Given an array of strings strs, return the length of the longest uncommon subsequence between them. If the longest uncommon subsequence does not exist, return -1.

An uncommon subsequence between an array of strings is a string that is a subsequence of one string but not the others.

A subsequence of a string s is a string that can be obtained after deleting any number of characters from s.

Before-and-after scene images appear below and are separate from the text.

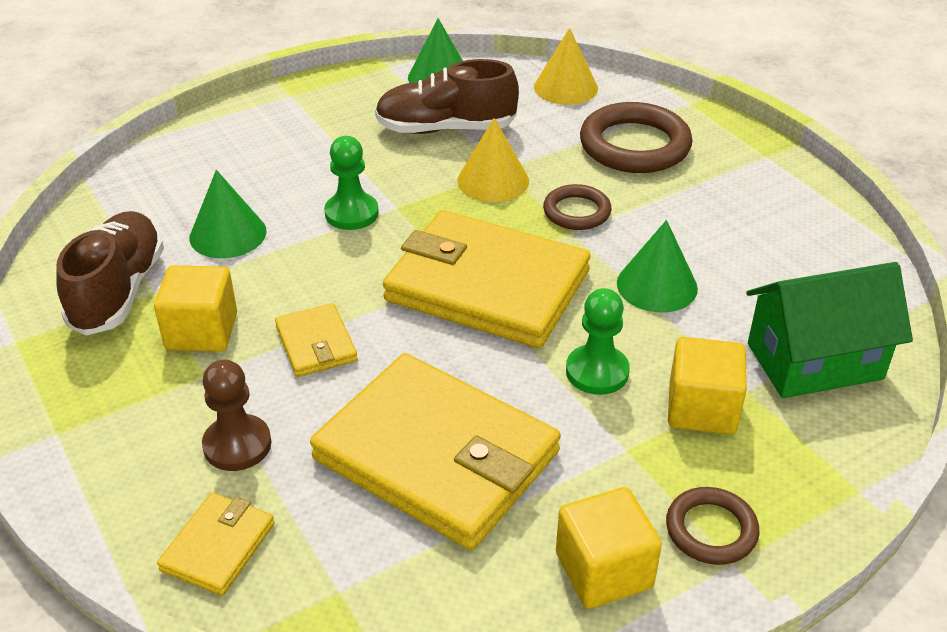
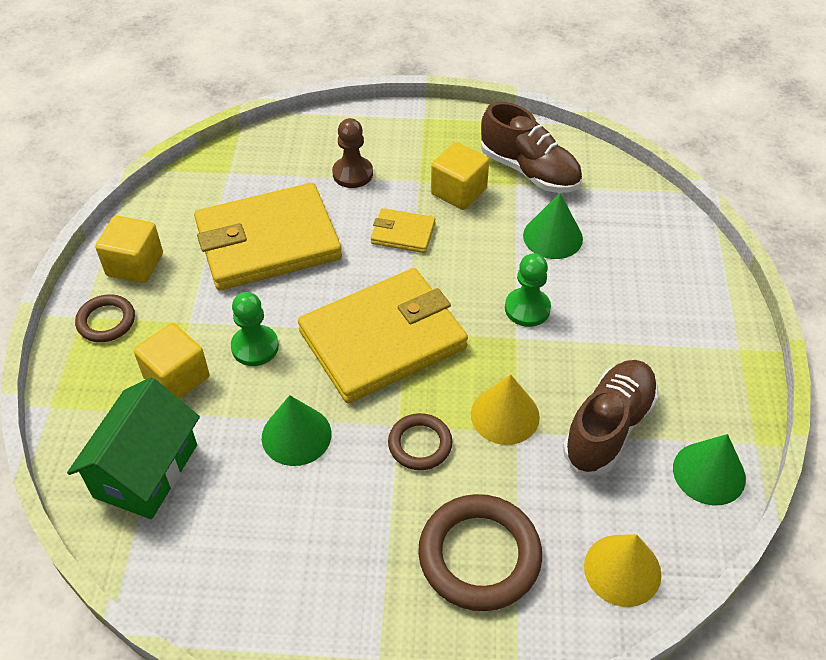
camera: 125 degrees right, 10 degrees up
(218, 546) = (294, 145): yellow wallet -> none

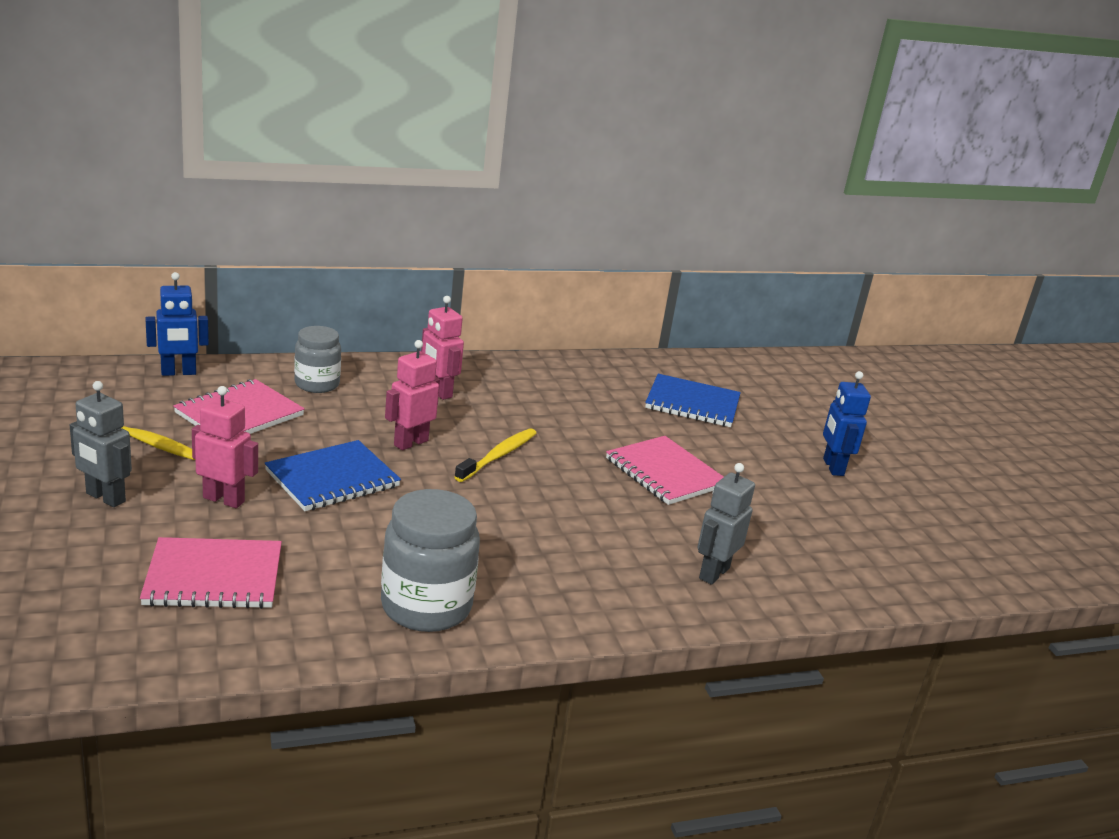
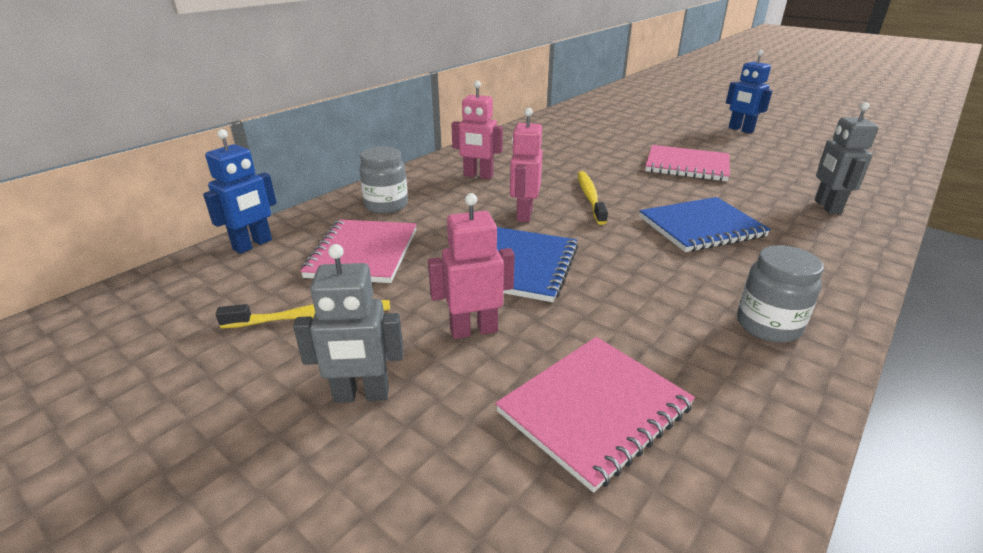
camera: 30 degrees left, 5 degrees up
(426, 607) = (768, 325): grey jar -> grey jar, size x0.65
(692, 404) = (620, 126): blue notebook -> blue notebook (701, 227)

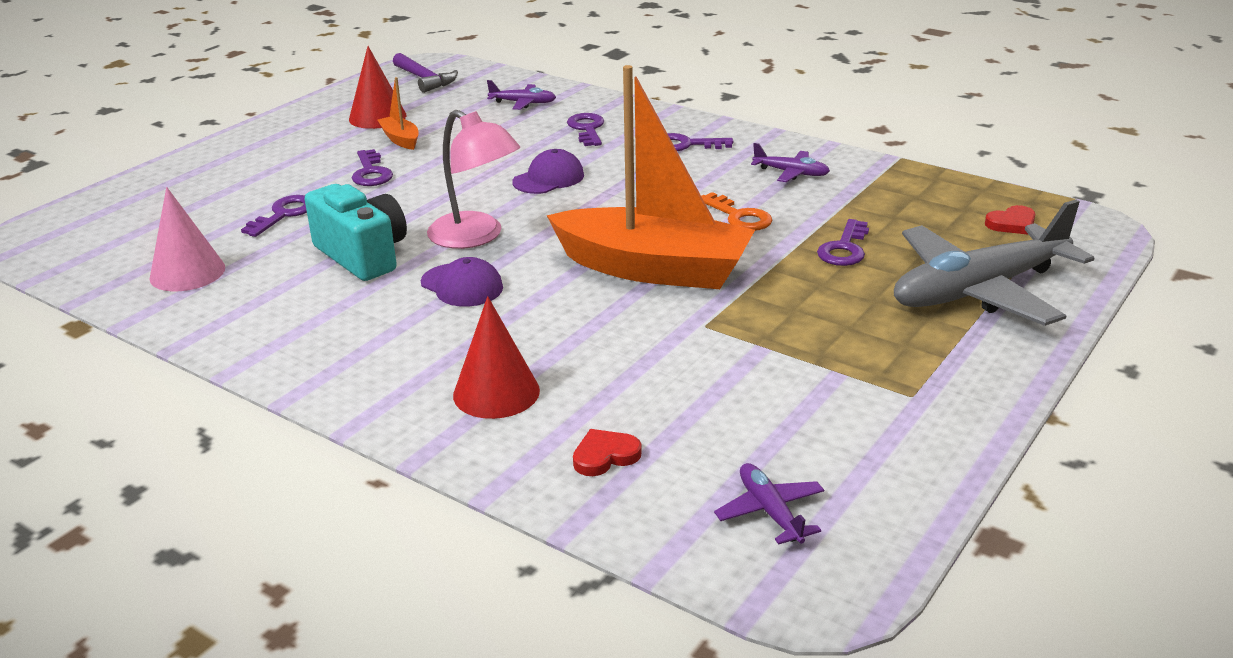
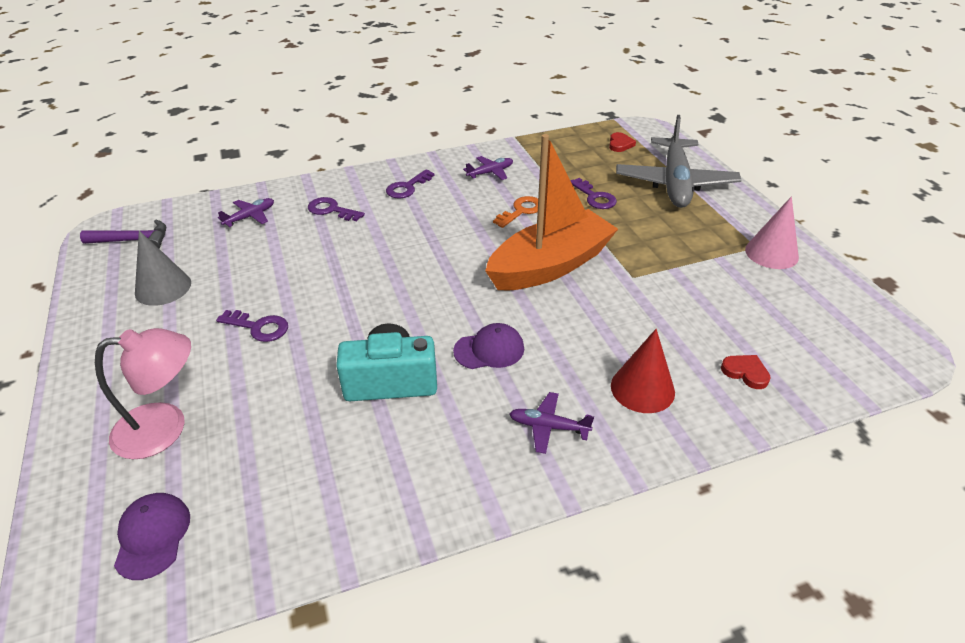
camera: 55 degrees left, 10 degrees up
(187, 272) = (300, 496): pink cone -> pink cone (771, 253)
(284, 214) = (267, 400): purple key -> none
(377, 117) = (163, 288): red cone -> grey cone
(400, 139) = (222, 292): orange boat -> none
(476, 237) = (427, 317): pink lamp -> pink lamp (165, 428)
(548, 179) = (382, 254): purple cap -> purple cap (152, 536)
(605, 456) = (745, 372): red heart -> red heart turned 120 degrees clockwise
(739, 217) = (521, 211): orange key -> orange key turned 45 degrees counterclockwise
(770, 511) = (833, 337): purple plane -> purple plane (548, 427)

• For example, “abc” is a subsequence of “aebdc” because you can delete the underlined characters in “aebdc” to get “abc”. Other subsequences of “aebdc” include “aebdc”, “aeb”, and “” (empty string).

Example 1:

Input: strs = ["aba","cdc","eae"]
Output: 3


Example 2:

Input: strs = ["aaa","aaa","aa"]
Output: -1


Constraints:

• 2 <= strs.length <= 50
• 1 <= strs[i].length <= 10
• strs[i] consists of lowercase English letters.

## Code

class Solution {
public int findLUSlength(String[] strs) {
Arrays.sort(strs, (s1, s2) -> s2.length() - s1.length());

for (int i = 0; i < strs.length; i++) {
String curr = strs[i];

int count = 0;
for (int j = 0; j < strs.length; j++) {
if (i != j && !isSub(curr, strs[j])) {
count++;
}
}

if (count == strs.length - 1) {
return curr.length();
}
}

return -1;
}

public boolean isSub(String s1, String s2) {
if(s1.length() > s2.length()) return false;

int index = 0;

for (int i = 0; i < s2.length(); i++) {
if(index == s1.length()) return true;

if (s1.charAt(index) == s2.charAt(i)) index++;
}

return index == s1.length();
}
}